We watched The Late Show Saturday night. It’s from 1977 and I think I originally saw it during its theater run but not since. I didn't remember a thing about it. This is another one of those movies where you wonder what the title is supposed to mean. It has a noir feel to it and most, but not all, of the dialogue is from the 1940s. Lily Tomlin’s dialogue, though, is zany enough to fit into any movie of any period. She is delightful and Art Carney is excellent as the tired, old gumshoe. Art Carney will forever be remembered as Ed Norton from The Honeymooners and I suppose that’s OK but the guy really could do other things (See Harry and Tonto).
Well, the LSU Tiger men and women basketball teams took my “GEAUX Tigers” advice. They’re both gone. I’m not terribly disappointed in the losses as much as I’m terribly disappointed in the performances. I think both teams could have played much better although they shared the same weakness: ZERO outside game to speak of.
The CrabAppleLane March Madness Pool continues today. Go Bruins!
Quote of the Day
This car is not only a toilet, but you are the attendant.
Margo Sperling, The Late Show
Blog of the day here.
Quote from said blog: "And does anyone actually say the word "baseball" better than Jones in that speech? It's as if we've been saying it wrong all these years, forgetting that it's actually two words, splendiforously tied together."
CrabAppleLane enters its fourth year of blogging today. Thanks to all of you for making the experience as much fun as it has been. It's been a blast.
A little tired from a crawfish boil at CrabAppleLane yesterday so I’ll bid a lovely Sunday to you

From CrabAppleLane
Quote of the Day
Sometimes fires don't go out
When you're done playing with them
Coyote Shivers, Sugar High
Blog of the day here.
Quote from said blog: "By the by, did ya'll know that Nirvana, Veruca Salt, and Weird Al Yankovic all did covers of My Sharona?”
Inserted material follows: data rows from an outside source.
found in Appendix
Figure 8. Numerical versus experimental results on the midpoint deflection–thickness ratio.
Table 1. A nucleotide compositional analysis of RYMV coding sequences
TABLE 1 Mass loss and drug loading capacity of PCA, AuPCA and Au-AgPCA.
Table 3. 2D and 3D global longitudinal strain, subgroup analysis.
I recorded MirrorMask about a week ago after reading Andrea's blog entry. Alright, first the stuff I didn’t like. After several attempts, I was finally able to get through it yesterday. It starts very slow and you’re never really sure if what you’re watching is supposed to be a dream or if it’s supposed to be real. I must admit that I don’t read fantasy novels, except Harry Potter, and these fantasy worlds don’t fascinate me. I could never get through the Lord of the Rings Trilogy. I just couldn’t get interested. I couldn’t get interested in this movie through the first 15-20 minutes, either. Andrea mentioned the sound, which was awful. It’s not your DVD player, Andrea. The dialogue was recorded much too low and you couldn’t hear much of what was being said even on my very good sound system. For that reason, I also had to turn on captioning. The awful jazzy clarinet soundtrack, however, came through loud and clear so this is a movie where you have to keep your finger on the volume button at all times. The entire film is shot in a really soft focus. I'll assume that it was intentional and not a budget or technical shortcoming. That said, I’m not quite sure what that was supposed to convey.
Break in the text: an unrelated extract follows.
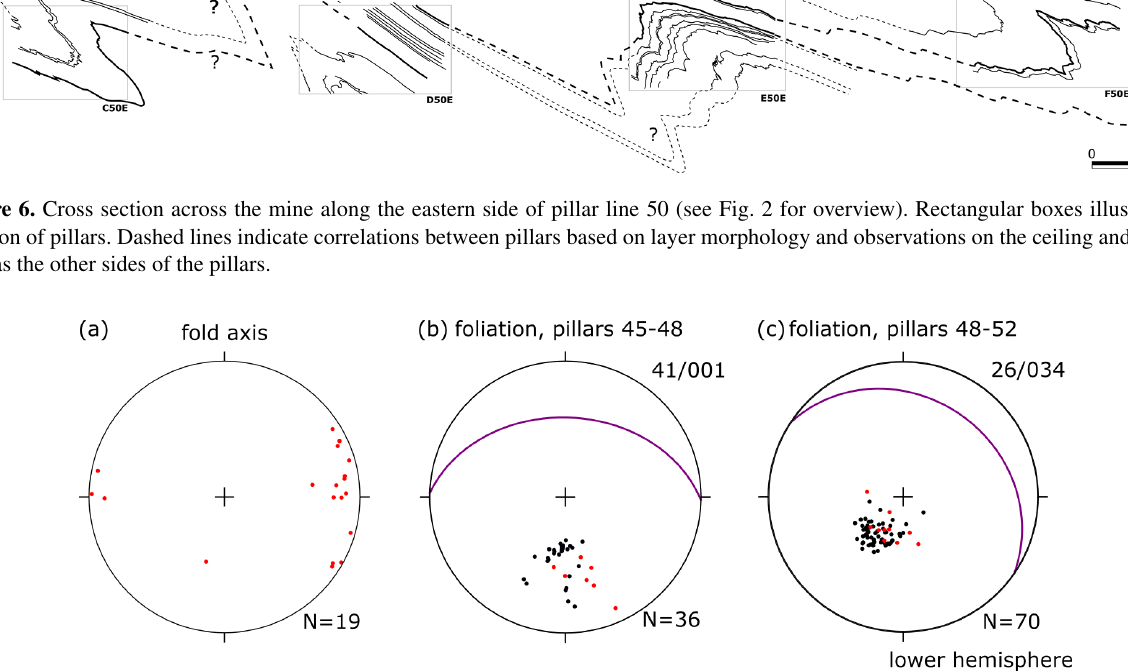
Figure 7. Lower-hemisphere stereonet plots showing (a) fold axes (all measured with the compass) and (b, c) poles to measured foliations and average orientation as a great circle. Black poles resulted from the interpretation of the 3D digital models of the mine, while the red poles were measured in the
What I did like, though, was the heroine and her mysterious sidekick, Valentine. They had some fun scenes together and there were some funny moments. Basically, it was a quest movie that played almost like a video game. They entered one room, negotiated its obstacles, got a clue, and escaped to the next room. I found the underlying theme, the heroine’s problems with her parents and her mother’s unknown illness, to be contrived but the quest, itself, was fun and interesting and different. See the BOTD for more on MirrorMask.
Oh, and about the Men and Women’s Final Four this weekend:

The CrabAppleLane March Madness Pool continues today and one of my entries still has a chance.
Quote of the Day
I am a very important man. I've got a tower.
Valentine, MirrorMask
Blog of the day here.
Quote from said blog: "This movie is like one of those covers set in motion for an hour and a half. It looks great."